For our circuit breaker system, we wanted to use MySQL to store state. Most libraries either came with Redis, or simply weren’t distributed. Redis seems like the right tool for the job here (I don’t blame folks for just assuming Redis) but we didn’t want to introduce another point of failure, and MySQL is pretty fast compared to the external requests that are prone to timing out. The only difficulty with using MySQL was that if a timeout occurred inside of a transaction, the circuit breaker’s counter would roll back, rendering it useless. We had to make sure the state used a separate MySQL connection from ActiveRecord. That problem would be a bit trickier to tackle had we run into it in a pre-existing library.
Some of the circuit breaker libraries we considered come with a pluggable data store. That seemed great, since it allowed us to choose MySQL. The main issue there was with documentation. While we could choose to use MySQL, there seemed to be no information about how to create or configure the any actual database tables for the data store to use, or whether or not we would run into any issue with transactions. While we certainly could have just read through the source code and figured out how it all works, we would likely want to introduce some tests to make sure everything’s hooked up properly. We figured speccing out and maintaining our own implementation would easier.
Even though our circuit breaker solution is not nearly as flexible or feature rich as many existing libraries, we still decided to open source it. It was hard to come up with a name, since the circuit breaker Ruby market is pretty saturated, but we eventually ended up calling it Knifeswitch.
An advantage of assuming a MySQL data store is that we can implement a lot of the circuit breaker logic directly in SQL. Some examples:
/* To increment the counter when a timeout occurs */ INSERT INTO knifeswitch_counters (name,counter) VALUES (?, 1) ON DUPLICATE KEY UPDATE counter=counter+1
/* To check if the circuit is open */ SELECT COUNT(*) c FROM knifeswitch_counters WHERE name = ? AND closetime > NOW()

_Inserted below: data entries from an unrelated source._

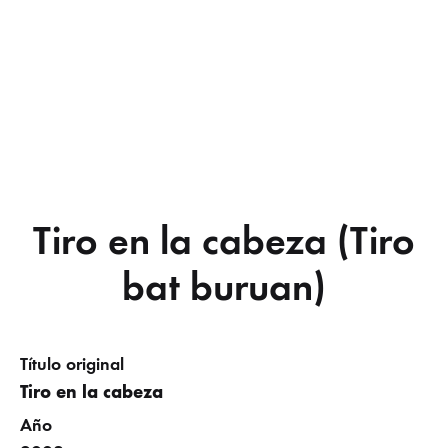
Tiro en la cabeza (Tiro
bat buruan)
Título original
Tiro en la cabeza
Año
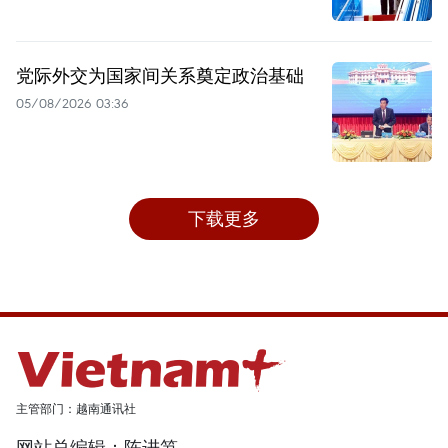
党际外交为国家间关系奠定政治基础
05/08/2026 03:36
下载更多
主管部门：越南通讯社
网站总编辑：陈进笋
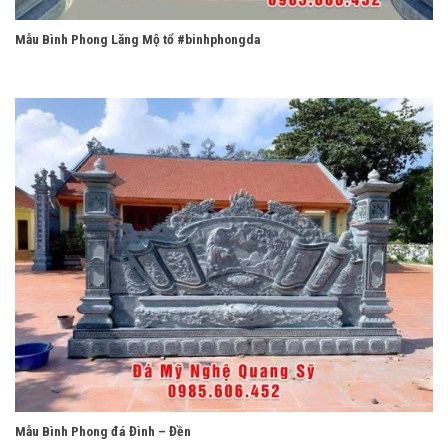
Mẫu Bình Phong Lăng Mộ tổ #binhphongda
Mẫu Bình Phong đá Đình – Đền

These snippets are small enough to include inline, making Knifeswitch’s code easy to review and reason about. Additionally, they might result in an overall lower number of queries when compared to a MySQL plugin for a generic data store system. The tradeoff, of course, is that the library is now pretty tightly coupled to MySQL and would require tweaking if we wanted to switch database backends.
Was it worth it?
Here is simple diagram comparing Knifeswitch to a more-or-less random sample of other circuit breaker gems.
All of these gems have some great features, but we had a hard time finding one that fit our exact requirements. By rolling our own, we now have a clean and concise solution with no unused code. The question of whether or not the in-house gem was worth the time and effort is tricky to answer objectively. Even if it turns out to be a bad idea and we scrap it, we’ll have a much better understanding of the problem. Learning from your mistakes, and all. At the moment, the in-house solution makes a lot of sense and gives us a clear path forward, making it worth it.